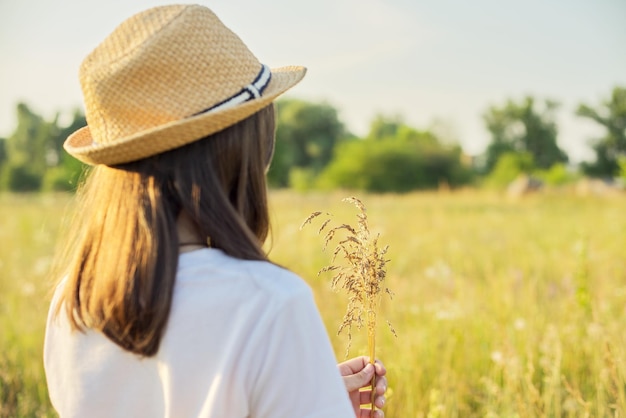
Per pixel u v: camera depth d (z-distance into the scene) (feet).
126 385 4.02
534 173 184.96
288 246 24.89
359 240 5.02
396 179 179.32
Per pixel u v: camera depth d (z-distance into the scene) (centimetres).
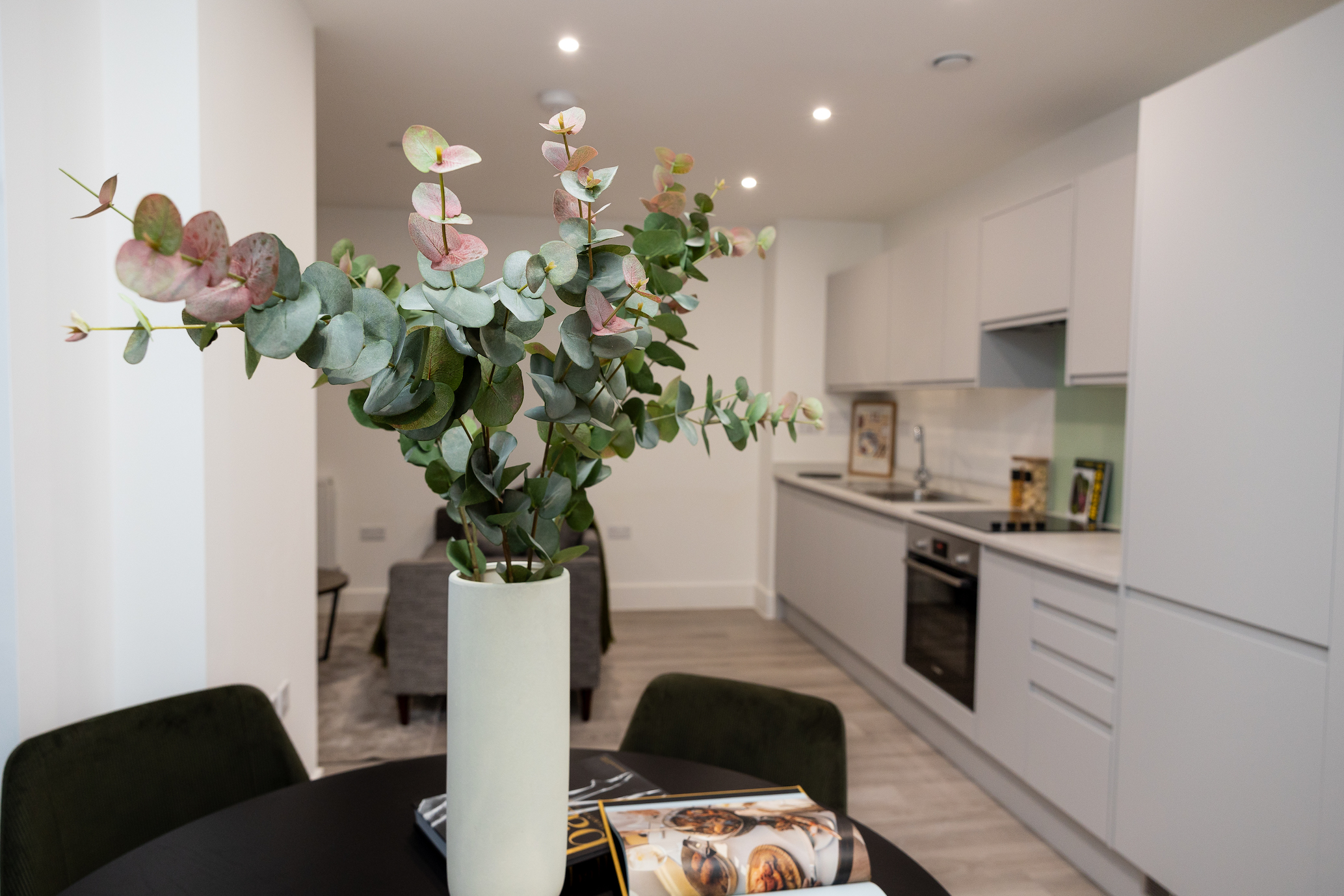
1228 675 187
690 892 90
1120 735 220
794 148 373
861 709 376
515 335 64
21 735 149
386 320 58
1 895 120
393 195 474
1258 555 178
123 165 172
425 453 83
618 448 87
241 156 197
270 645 220
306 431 250
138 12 171
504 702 75
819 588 457
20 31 146
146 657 179
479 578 80
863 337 470
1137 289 216
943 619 319
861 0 240
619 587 564
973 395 429
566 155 67
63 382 160
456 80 301
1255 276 180
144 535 178
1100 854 234
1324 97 165
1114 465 315
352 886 101
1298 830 170
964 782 302
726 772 136
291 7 235
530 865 77
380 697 376
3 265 144
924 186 436
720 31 261
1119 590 222
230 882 101
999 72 288
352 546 534
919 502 389
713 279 555
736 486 575
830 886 94
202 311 46
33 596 152
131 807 137
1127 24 252
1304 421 168
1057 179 359
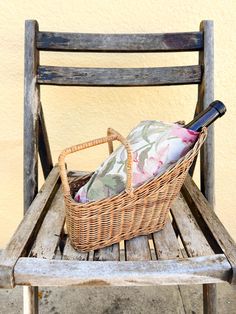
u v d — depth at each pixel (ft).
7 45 3.16
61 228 2.28
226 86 3.35
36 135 2.68
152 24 3.13
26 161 2.65
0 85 3.30
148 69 2.74
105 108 3.42
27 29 2.65
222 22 3.15
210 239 2.22
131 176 1.90
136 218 2.13
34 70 2.68
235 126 3.52
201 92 2.76
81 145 1.97
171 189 2.14
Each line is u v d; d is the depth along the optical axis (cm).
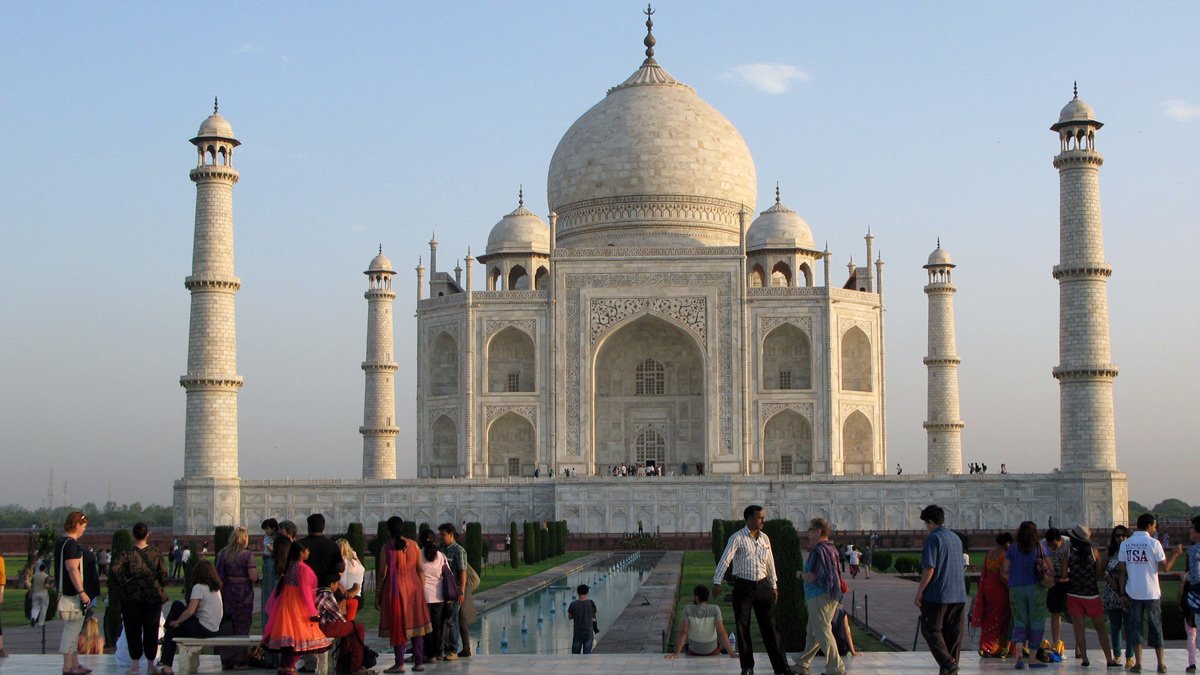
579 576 10188
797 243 16775
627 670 4288
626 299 15575
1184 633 5550
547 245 17288
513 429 16050
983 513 13388
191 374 13300
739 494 13625
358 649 4306
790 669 4147
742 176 17650
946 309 16712
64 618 4306
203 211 13388
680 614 6862
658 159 17125
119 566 4272
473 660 4566
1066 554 4406
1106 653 4344
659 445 16312
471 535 9794
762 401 15438
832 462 15350
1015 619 4372
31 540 9494
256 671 4359
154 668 4253
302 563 4009
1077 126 13462
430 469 16100
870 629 6194
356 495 13788
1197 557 4197
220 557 4469
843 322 15712
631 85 18150
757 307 15538
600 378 16400
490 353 16050
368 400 16200
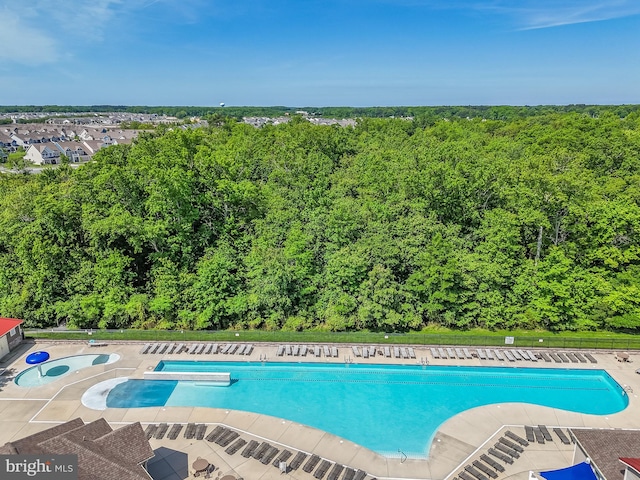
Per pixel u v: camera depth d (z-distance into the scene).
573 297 45.50
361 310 43.78
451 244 48.69
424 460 28.80
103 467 22.50
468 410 34.16
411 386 37.34
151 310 46.09
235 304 45.62
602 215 48.03
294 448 29.69
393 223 51.16
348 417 33.31
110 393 35.66
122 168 54.56
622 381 37.38
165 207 48.75
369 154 81.69
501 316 45.72
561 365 39.78
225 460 28.27
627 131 91.44
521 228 50.69
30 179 68.62
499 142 89.50
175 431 30.73
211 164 55.06
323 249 49.62
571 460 28.56
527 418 33.19
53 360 40.34
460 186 54.31
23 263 46.56
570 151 73.38
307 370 39.53
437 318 46.84
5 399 34.53
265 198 58.56
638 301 44.56
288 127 113.94
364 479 26.94
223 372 38.94
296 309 47.22
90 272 47.22
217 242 51.88
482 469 27.61
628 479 22.36
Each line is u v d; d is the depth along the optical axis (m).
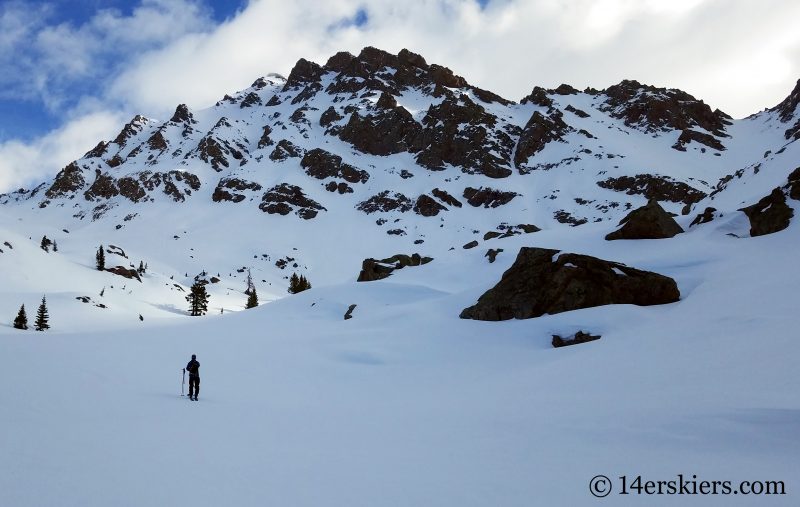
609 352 23.20
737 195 82.12
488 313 37.00
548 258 37.19
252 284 168.62
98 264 132.50
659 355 20.39
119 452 9.64
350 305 57.97
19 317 76.38
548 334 30.77
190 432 12.00
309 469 9.17
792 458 9.38
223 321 61.97
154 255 190.00
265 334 47.06
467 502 7.57
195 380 18.19
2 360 24.22
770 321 20.84
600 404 14.37
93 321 88.25
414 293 60.41
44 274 116.06
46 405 14.30
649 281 33.03
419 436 12.02
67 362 25.56
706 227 48.41
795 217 39.50
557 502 7.59
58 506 6.74
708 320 24.11
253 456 9.98
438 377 26.97
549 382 20.00
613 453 9.96
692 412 12.23
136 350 33.88
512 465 9.41
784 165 79.12
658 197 197.25
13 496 6.95
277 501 7.48
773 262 32.47
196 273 176.75
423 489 8.15
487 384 22.52
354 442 11.45
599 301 33.28
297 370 29.59
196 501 7.30
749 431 10.73
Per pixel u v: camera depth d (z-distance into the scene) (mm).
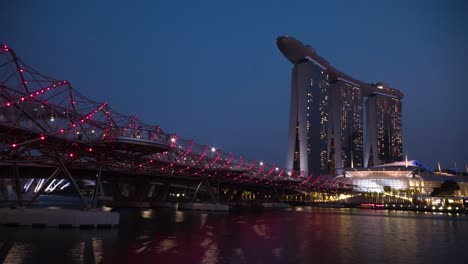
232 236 57375
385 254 43219
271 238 56000
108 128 62219
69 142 62281
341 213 136500
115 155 70688
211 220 88562
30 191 143500
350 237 58844
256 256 40375
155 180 141625
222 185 171375
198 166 124438
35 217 59875
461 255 43562
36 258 36844
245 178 155750
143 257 38281
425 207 186500
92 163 74938
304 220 95125
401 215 129625
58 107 66438
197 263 35938
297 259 39219
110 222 62812
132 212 116938
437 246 50438
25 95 61906
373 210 177375
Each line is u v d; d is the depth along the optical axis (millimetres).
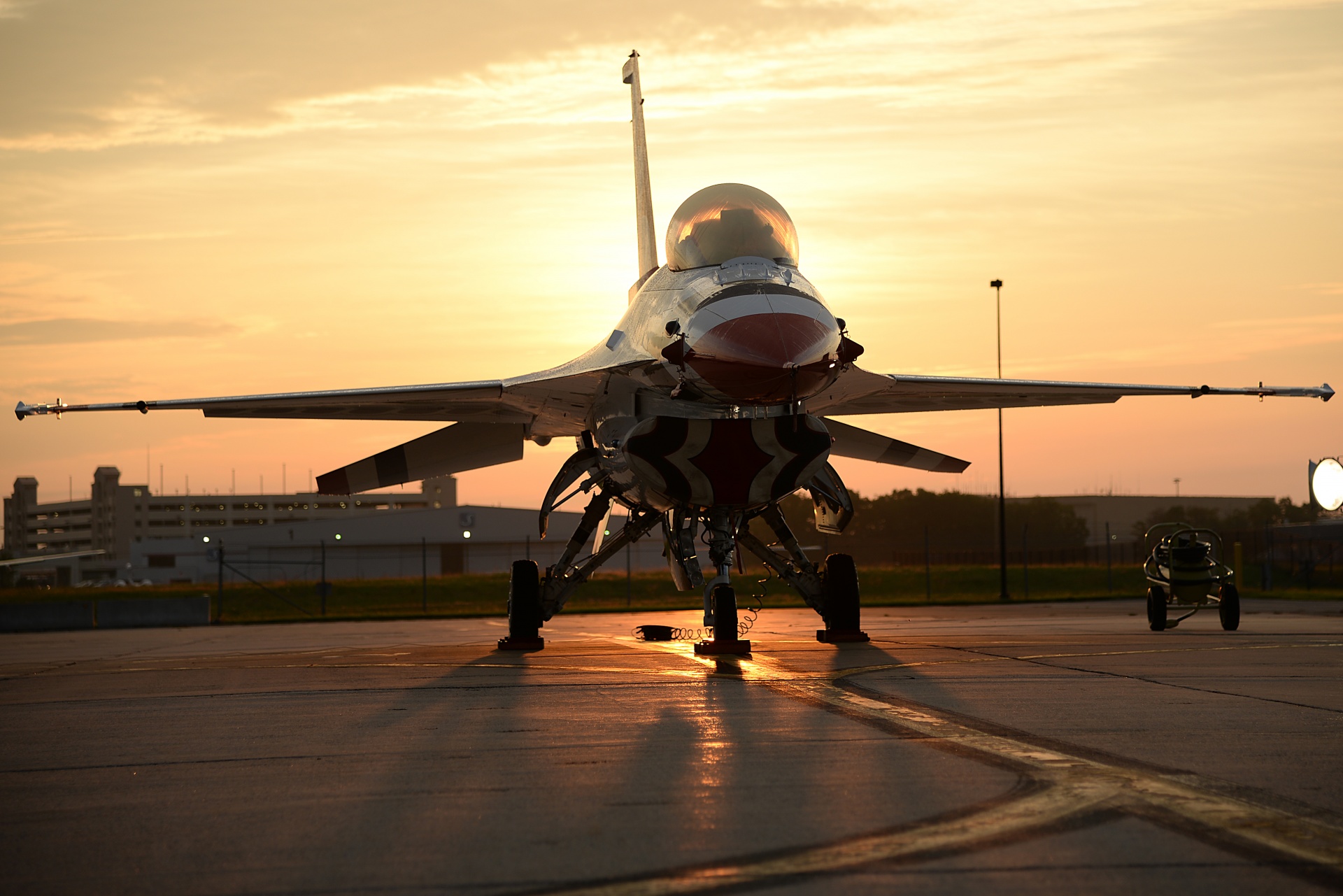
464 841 7184
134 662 22094
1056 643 20562
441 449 24625
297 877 6520
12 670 20938
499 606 61188
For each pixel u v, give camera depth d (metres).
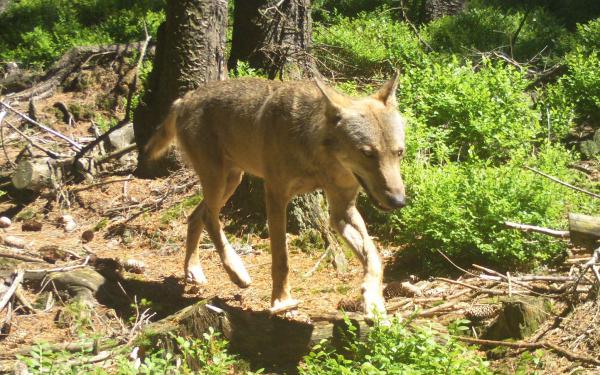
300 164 6.06
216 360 5.15
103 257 7.94
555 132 9.38
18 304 6.70
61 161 9.90
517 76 9.73
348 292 6.96
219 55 9.65
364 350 5.39
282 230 6.26
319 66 11.38
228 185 7.15
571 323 5.69
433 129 8.56
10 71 15.25
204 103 6.88
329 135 5.72
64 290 6.83
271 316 5.96
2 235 8.57
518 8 18.77
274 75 9.64
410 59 12.38
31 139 11.05
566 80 10.70
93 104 12.66
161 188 9.34
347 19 15.37
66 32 17.00
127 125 10.80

- Required action -
Both the line containing "171 189 2.14" and the line containing "119 452 9.64" above belong in the output, as do the lines between them. Print them exactly, without pictures.

- Reply to the task -
171 189 2.14
Each line is u v d; d is the depth along the optical axis (cm).
579 576 10188
797 243 16775
627 670 4288
626 299 15575
1184 633 5550
547 245 17288
513 429 16050
983 513 13388
191 374 13300
739 494 13625
358 649 4306
790 669 4147
742 176 17650
946 309 16712
64 618 4306
203 211 13388
680 614 6862
658 159 17125
119 566 4272
473 660 4566
1066 554 4406
1106 653 4344
659 445 16312
471 535 9794
762 401 15438
832 462 15350
1015 619 4372
31 540 9494
256 671 4359
154 668 4253
302 563 4009
1077 126 13462
430 469 16100
870 629 6194
356 495 13788
1197 557 4197
220 557 4469
843 322 15712
631 85 18150
757 307 15538
600 378 16400
490 353 16050
368 400 16200
Per pixel u v: camera depth d (z-distance into the scene).
573 297 45.50
361 310 43.78
451 244 48.69
424 460 28.80
103 467 22.50
468 410 34.16
411 386 37.34
151 310 46.09
235 304 45.62
602 215 48.03
294 448 29.69
393 223 51.16
348 417 33.31
110 393 35.66
122 168 54.56
622 381 37.38
165 207 48.75
369 154 81.69
501 316 45.72
561 365 39.78
225 460 28.27
627 131 91.44
521 228 50.69
30 179 68.62
499 142 89.50
175 431 30.73
211 164 55.06
323 249 49.62
571 460 28.56
527 418 33.19
53 360 40.34
460 186 54.31
23 263 46.56
570 151 73.38
307 370 39.53
437 318 46.84
5 399 34.53
265 198 58.56
638 301 44.56
288 127 113.94
364 479 26.94
223 372 38.94
296 309 47.22
90 272 47.22
217 242 51.88
482 469 27.61
628 479 22.36
Each line is u v d; d is the depth along the optical axis (m).
609 352 23.20
737 195 82.12
488 313 37.00
548 258 37.19
252 284 168.62
98 264 132.50
659 355 20.39
119 452 9.64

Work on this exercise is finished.